Research Paper Volume 16, Issue 21 pp 13288—13303
Piperine attenuates cancer-associated pain induced by microglial activation via increasing miR-150-50p
- 1 Department of Oncology, Rudong County Hospital of Traditional Chinese Medicine, Rudong County 226400, Jiangsu, China
- 2 Institute of Oncology, The First Clinical Medical College, Nanjing University of Chinese Medicine, Nanjing 210023, Jiangsu, China
Received: June 5, 2023 Accepted: December 22, 2023 Published: November 19, 2024
https://doi.org/10.18632/aging.205908How to Cite
Copyright: © 2024 Chen and Wu. This is an open access article distributed under the terms of the Creative Commons Attribution License (CC BY 4.0), which permits unrestricted use, distribution, and reproduction in any medium, provided the original author and source are credited.
Abstract
Aim: Severe painful neuropathy often occurs in cancer patients receiving chemotherapy. Emerging evidence has demonstrated that microglia contribute to the occurrence and development of cancer-associated pain. This study aimed to investigate the mechanisms by which piperine influences cancer-associated pain induced by microglia activation.

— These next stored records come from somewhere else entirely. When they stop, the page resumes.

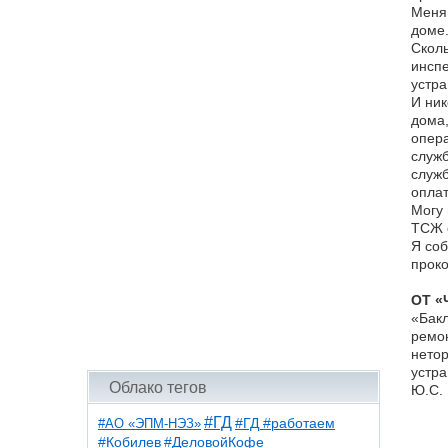
Меня 
доме.
Сколь
инспе
устра
И ник
дома,
опера
служб
служб
оплат
Могу 
ТСЖ о
Я соб
проко
ОТ «
«Бакл
ремон
нетор
устра
Облако тегов
Ю.С. 
#ГД
#АО «ЭПМ-НЭЗ»
#ГД #работаем
#ДеловойКофе
#Кобилев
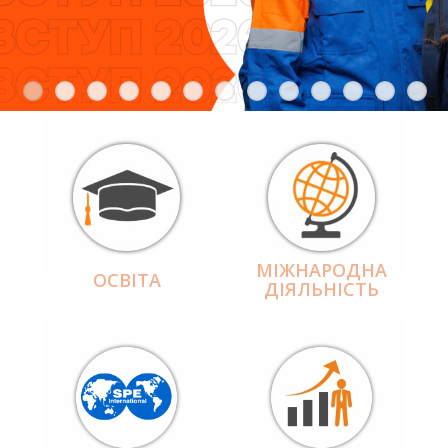
МІЖНАРОДНА
ОСВІТА
ДІЯЛЬНІCТЬ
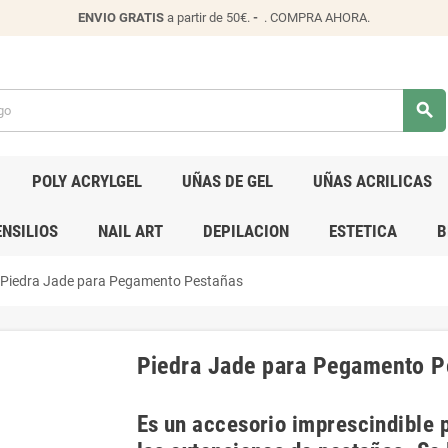
ENVIO
GRATIS
a partir de 50€.
-
.
COMPRA AHORA
.
search
POLY ACRYLGEL
UÑAS DE GEL
UÑAS ACRILICAS
NSILIOS
NAIL ART
DEPILACION
ESTETICA
B
Piedra Jade para Pegamento Pestañas
Piedra Jade para Pegamento P
Es un accesorio imprescindible 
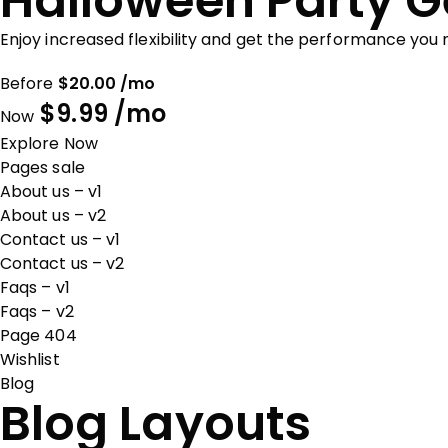
Halloween Party G
Enjoy increased flexibility and get the performance you
Before
$20.00 /mo
$9.99 /mo
Now
Explore Now
Pages sale
About us – v1
About us – v2
Contact us – v1
Contact us – v2
Faqs – v1
Faqs – v2
Page 404
Wishlist
Blog
Blog Layouts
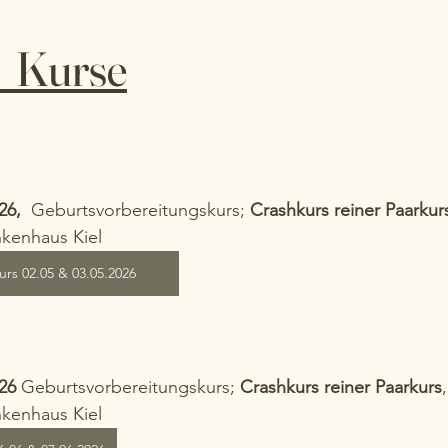
  Kurse
26,  
Geburtsvorbereitungskurs; 
Crashkurs reiner Paarkur
nkenhaus Kiel 
s 02.05 & 03.05.2026
26 
Geburtsvorbereitungskurs; 
Crashkurs reiner Paarkurs
nkenhaus Kiel 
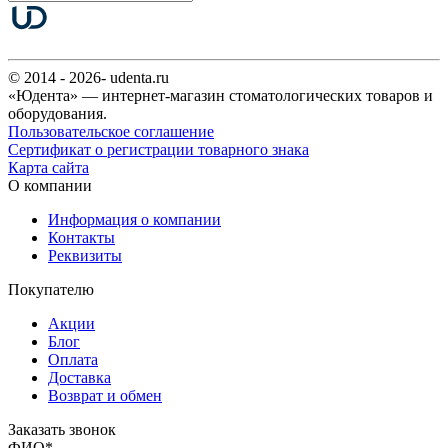
© 2014 - 2026- udenta.ru
«Юдента» — интернет-магазин стоматологических товаров и
оборудования.
Пользовательское соглашение
Сертификат о регистрации товарного знака
Карта сайта
О компании
Информация о компании
Контакты
Реквизиты
Покупателю
Акции
Блог
Оплата
Доставка
Возврат и обмен
Заказать звонок
ФИО
*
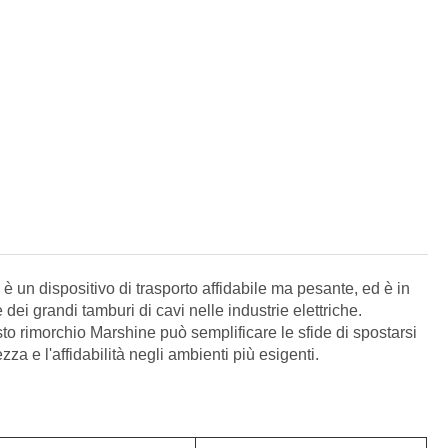
 è un dispositivo di trasporto affidabile ma pesante, ed è in
 dei grandi tamburi di cavi nelle industrie elettriche.
to rimorchio Marshine può semplificare le sfide di spostarsi
zza e l'affidabilità negli ambienti più esigenti.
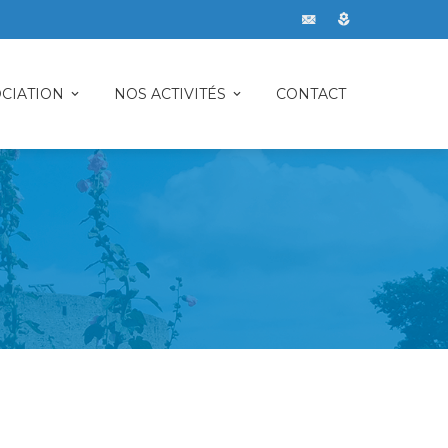
CIATION
NOS ACTIVITÉS
CONTACT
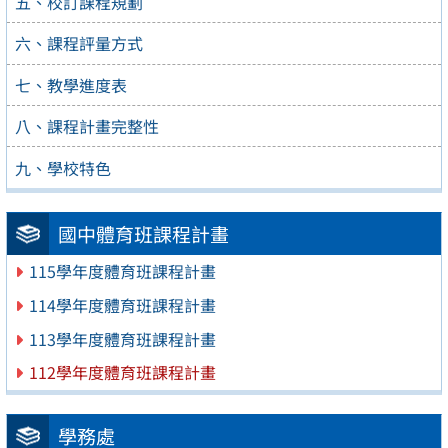
五、校訂課程規劃
六、課程評量方式
七、教學進度表
八、課程計畫完整性
九、學校特色
國中體育班課程計畫
115學年度體育班課程計畫
114學年度體育班課程計畫
113學年度體育班課程計畫
112學年度體育班課程計畫
學務處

Methods: The tumor cell implantation (TCI) model was adopted as the cancer-associated pain model in mice. Behavioral tests were done to confirm that model mice were sensitive to acute mechanical and thermal pain. Western blot (WB) and immunofluorescence (IF) were conducted to quantify expression level of microglia marker protein Iba1 in mice spinal cord tissues. The expression of miR-150-5p and CXCL12 in the mice spinal cord was evaluated by Quantitative real-time Polymerase Chain Reaction (qRT-PCR) and fluorescence in situ hybridization (FISH). Primary microglia from mice were treated with lipopolysaccharide (LPS) to investigate neuroinflammation.
Results: The modeled mice showed high susceptibility to acute mechanical hyperalgesia and thermal hyperalgesia. The expression of microglia marker protein Iba1 in the model group was increased in vitro and in vivo. Treatment with piperine effectively relieved the cancer-associated pain in mice. The results of FISH and qRT-PCR showed that piperine significantly increased the expression of miR-150-5p and reduced the expression of CXCL12 in the spinal cord of mice. Furthermore, it inhibited the microglia-induced cancer-associated pain.
Conclusions: Piperine upregulates miR-150-50p levels, inhibits CXCL12 expression, and reduces microglia levels at the lesion site. Therefore, piperine may be a potential drug candidate for the treatment of cancer-associated pain.